Data for this exercise -
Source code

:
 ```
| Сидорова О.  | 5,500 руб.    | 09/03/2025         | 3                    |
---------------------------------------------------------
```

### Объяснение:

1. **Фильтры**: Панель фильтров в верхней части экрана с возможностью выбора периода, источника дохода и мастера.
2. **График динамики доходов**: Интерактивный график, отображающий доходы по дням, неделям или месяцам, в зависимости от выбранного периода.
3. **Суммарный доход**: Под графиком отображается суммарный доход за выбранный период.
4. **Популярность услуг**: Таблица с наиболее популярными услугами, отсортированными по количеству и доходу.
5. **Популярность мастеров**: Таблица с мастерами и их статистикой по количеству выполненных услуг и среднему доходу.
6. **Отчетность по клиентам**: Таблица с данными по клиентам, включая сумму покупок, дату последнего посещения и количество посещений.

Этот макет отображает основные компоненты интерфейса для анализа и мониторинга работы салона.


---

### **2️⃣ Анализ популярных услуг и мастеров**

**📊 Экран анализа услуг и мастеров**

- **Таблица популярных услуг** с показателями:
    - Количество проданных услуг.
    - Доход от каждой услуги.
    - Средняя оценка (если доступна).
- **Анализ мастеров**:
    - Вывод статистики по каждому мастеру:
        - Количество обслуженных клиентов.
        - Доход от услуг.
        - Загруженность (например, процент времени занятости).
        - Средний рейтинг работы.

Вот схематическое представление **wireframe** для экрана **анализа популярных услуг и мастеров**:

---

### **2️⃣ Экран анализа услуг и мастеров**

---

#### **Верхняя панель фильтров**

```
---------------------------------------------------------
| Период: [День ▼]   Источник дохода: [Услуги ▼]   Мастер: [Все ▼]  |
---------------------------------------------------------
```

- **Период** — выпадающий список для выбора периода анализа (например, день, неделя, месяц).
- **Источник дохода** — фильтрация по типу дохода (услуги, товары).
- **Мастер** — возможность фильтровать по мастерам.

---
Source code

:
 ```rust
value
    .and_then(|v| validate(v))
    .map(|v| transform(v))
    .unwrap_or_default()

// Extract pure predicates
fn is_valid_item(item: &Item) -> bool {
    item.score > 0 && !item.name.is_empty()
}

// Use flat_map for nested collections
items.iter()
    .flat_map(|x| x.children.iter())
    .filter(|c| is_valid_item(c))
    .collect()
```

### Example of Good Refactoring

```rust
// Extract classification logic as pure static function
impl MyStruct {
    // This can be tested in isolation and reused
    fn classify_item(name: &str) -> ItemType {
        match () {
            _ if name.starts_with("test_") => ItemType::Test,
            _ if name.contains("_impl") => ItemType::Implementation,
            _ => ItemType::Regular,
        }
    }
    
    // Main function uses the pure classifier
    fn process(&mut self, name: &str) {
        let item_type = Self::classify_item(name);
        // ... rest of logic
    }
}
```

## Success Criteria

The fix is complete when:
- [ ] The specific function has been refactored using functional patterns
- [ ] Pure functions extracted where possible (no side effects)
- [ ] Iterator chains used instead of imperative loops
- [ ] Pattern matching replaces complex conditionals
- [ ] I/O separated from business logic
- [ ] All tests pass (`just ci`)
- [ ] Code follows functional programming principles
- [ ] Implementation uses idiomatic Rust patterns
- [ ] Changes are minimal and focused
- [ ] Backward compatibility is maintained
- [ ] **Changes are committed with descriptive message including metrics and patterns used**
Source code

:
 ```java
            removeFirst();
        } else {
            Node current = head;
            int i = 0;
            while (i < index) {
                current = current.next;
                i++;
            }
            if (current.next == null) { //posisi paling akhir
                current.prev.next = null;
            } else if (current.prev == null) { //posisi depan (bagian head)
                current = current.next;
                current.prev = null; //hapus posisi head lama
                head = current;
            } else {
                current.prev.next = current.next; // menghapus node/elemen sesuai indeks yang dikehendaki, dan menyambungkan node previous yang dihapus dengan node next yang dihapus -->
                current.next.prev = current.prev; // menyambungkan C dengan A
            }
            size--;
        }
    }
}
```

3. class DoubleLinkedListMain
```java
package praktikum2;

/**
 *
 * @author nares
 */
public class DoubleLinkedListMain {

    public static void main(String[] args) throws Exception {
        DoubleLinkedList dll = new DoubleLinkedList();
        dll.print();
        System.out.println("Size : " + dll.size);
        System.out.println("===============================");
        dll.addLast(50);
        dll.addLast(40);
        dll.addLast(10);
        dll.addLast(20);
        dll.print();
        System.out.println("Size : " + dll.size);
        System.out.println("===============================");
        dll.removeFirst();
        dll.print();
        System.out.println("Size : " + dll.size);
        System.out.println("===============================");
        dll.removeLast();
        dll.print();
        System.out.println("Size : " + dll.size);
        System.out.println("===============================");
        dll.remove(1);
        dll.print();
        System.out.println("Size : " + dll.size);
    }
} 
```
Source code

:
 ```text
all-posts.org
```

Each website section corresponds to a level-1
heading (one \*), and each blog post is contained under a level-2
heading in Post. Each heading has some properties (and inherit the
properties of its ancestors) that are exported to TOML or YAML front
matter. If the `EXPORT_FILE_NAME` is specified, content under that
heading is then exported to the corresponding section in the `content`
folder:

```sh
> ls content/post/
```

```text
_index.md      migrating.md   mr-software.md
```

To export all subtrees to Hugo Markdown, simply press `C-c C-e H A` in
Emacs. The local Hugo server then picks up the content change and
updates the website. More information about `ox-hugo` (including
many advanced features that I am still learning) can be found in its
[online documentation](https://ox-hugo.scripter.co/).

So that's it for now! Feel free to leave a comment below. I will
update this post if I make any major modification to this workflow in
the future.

Task prompt - Exactly as they appear, copy the lines of the listing above from the first through the one that contains "1. **Фильтры**: Панель", and nothing more.

Answer box -
Source code

:
 ```
| Сидорова О.  | 5,500 руб.    | 09/03/2025         | 3                    |
---------------------------------------------------------
```

### Объяснение:

1. **Фильтры**: Панель фильтров в верхней части экрана с возможностью выбора периода, источника дохода и мастера.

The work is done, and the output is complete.